Chief executive Chris Larsen explained that his company will eventually be focused on all services related to “debt management,” whereby consumers will be able to look at all their financial obligations in one place.
“We have a way to go before the ultimate vision is attained,” he said, “but that’s the way we see the future going.”
As the company has evolved, Larsen said, it has found that customers want to access lots of different kinds of information at once, but “they don’t want technology because technology is cool.”
For example, he said, early on, the site experimented with a multimedia feature that created an on-screen, animated loan agent. The animated agent didn’t last, he said.
QuickenLoans, which started out using a referral model, last year bought Michigan-based Rock Financial, and is now a direct lender. The strength of the combined company’s back-end loan processing and customer service will help it prevail in the coming years, said chief executive Dan Gilbert.
“The companies that figure out the very intricate details and have the ability to provide and close loans in 50 states over the Internet and . . . provide a great consumer experience will be the winners,” said Gilbert. “So it won’t be the pretty home page or nifty calculators.”
Oakland resident Lorrie Carter, who was seeking to refinance her mortgage in August, worked first with an online company, but couldn’t find a favorable rate for her jumbo-sized mortgage (i.e. more than Fannie Mae’s “conforming” amount of $252,700).
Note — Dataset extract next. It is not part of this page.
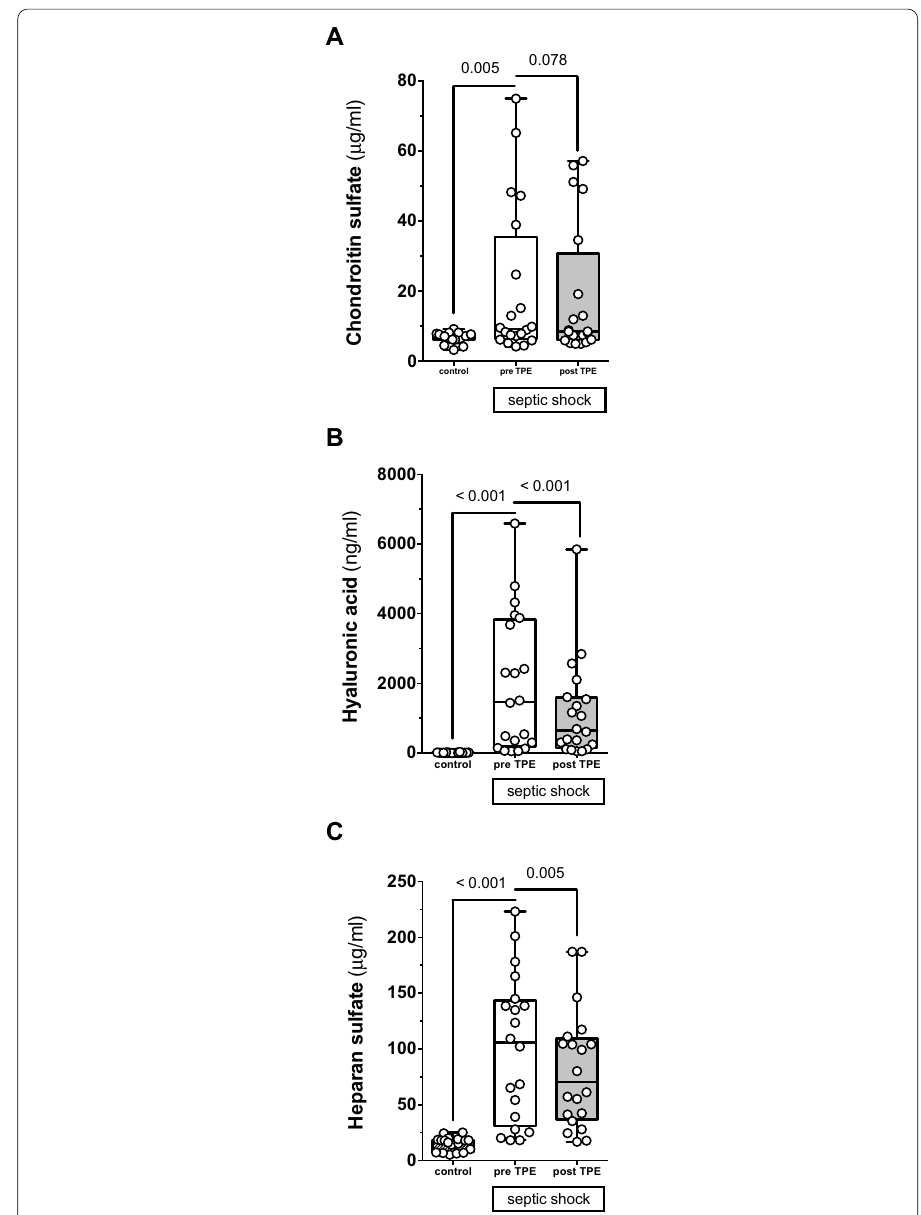
Fig. 3 Effect of therapeutic plasma exchange (TPE) on glycocalyx shedding products. Box and whisker plots showing blood concentrations of hyaluronic acid (HA) ( A ), chondroitin sulfate (CS) ( B ) and heparan sulfate (HS) ( C ) for healthy controls ( n 20) as well as patients with septic shock before (pre) ( n = after (post) ( n 20) =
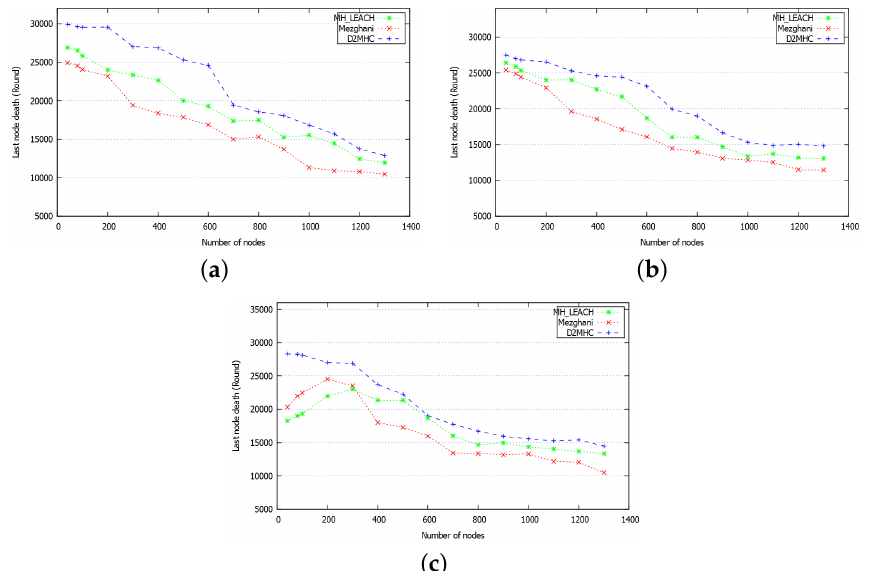
Figure 16. Last node death according to different nodes density with ( a ) k = 1, ( b ) k = 2, ( c ) k = 3.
Then she found broker Scott Doruff of LH Mortgage, through a Web site called Mortgage Rate Watch. She and her husband got an adjustable rate mortgage through Doruff at an initial rate of 8 percent.
“I think that one of the downsides of working with some of the online brokers is if that’s the only way in which they work . . . they kind of try to fit you in a box,” she said. “And if you don’t fit a particular box, you may or may not get a product that you want.”